Records shown START
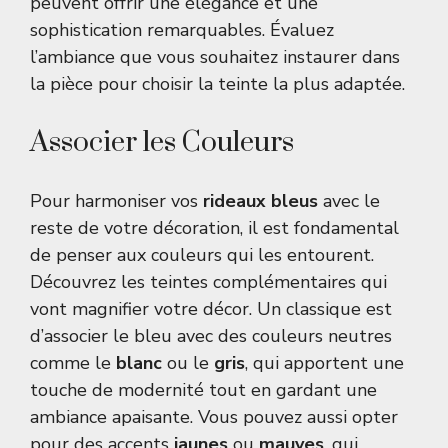
peuvent offrir une élégance et une
sophistication remarquables. Évaluez
l’ambiance que vous souhaitez instaurer dans
la pièce pour choisir la teinte la plus adaptée.
Associer les Couleurs
Pour harmoniser vos
rideaux bleus
avec le
reste de votre décoration, il est fondamental
de penser aux couleurs qui les entourent.
Découvrez les teintes complémentaires qui
vont magnifier votre décor. Un classique est
d’associer le bleu avec des couleurs neutres
comme le
blanc
ou le
gris
, qui apportent une
touche de modernité tout en gardant une
ambiance apaisante. Vous pouvez aussi opter
pour des accents
jaunes
ou
mauves
, qui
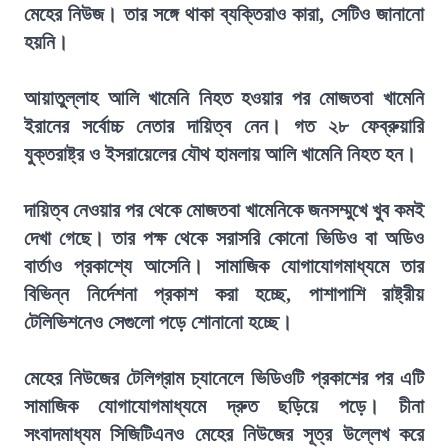
মেহের নিউজ। তার সঙ্গে থাকা ব্যক্তিরাও কারা, সেটিও জানানো
হয়নি।
আয়াতুল্লাহ আলি খামেনি নিহত হওয়ার পর মোজতবা খামেনি
ইরানের সর্বোচ্চ নেতার দায়িত্ব নেন। গত ২৮ ফেব্রুয়ারি
যুক্তরাষ্ট্র ও ইসরায়েলের যৌথ হামলায় আলি খামেনি নিহত হন।
দায়িত্ব নেওয়ার পর থেকে মোজতবা খামেনিকে জনসম্মুখে খুব কমই
দেখা গেছে। তার পক্ষ থেকে সরাসরি কোনো ভিডিও বা অডিও
বার্তাও প্রকাশ্যে আসেনি। সামাজিক যোগাযোগমাধ্যমে তার
বিভিন্ন নির্দেশনা প্রকাশ করা হচ্ছে, পাশাপাশি রাষ্ট্রীয়
টেলিভিশনেও সেগুলো পড়ে শোনানো হচ্ছে।
মেহের নিউজের টেলিগ্রাম চ্যানেলে ভিডিওটি প্রকাশের পর এটি
সামাজিক যোগাযোগমাধ্যমে দ্রুত ছড়িয়ে পড়ে। চীনা
সংবাদমাধ্যম সিজিটিএনও মেহের নিউজের সূত্র উল্লেখ করে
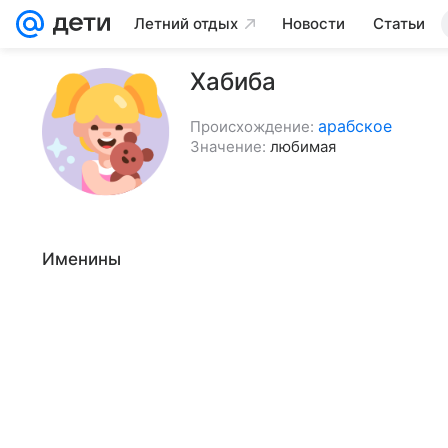
Летний отдых
Новости
Статьи
Хабиба
арабское
Происхождение:
Значение:
любимая
Именины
Records shown END
■ What is required ■
Copy out every line of the material above that contains the string "ambiance". Letter case counts.

■ Expected output ■
l’ambiance que vous souhaitez instaurer dans
ambiance apaisante. Vous pouvez aussi opter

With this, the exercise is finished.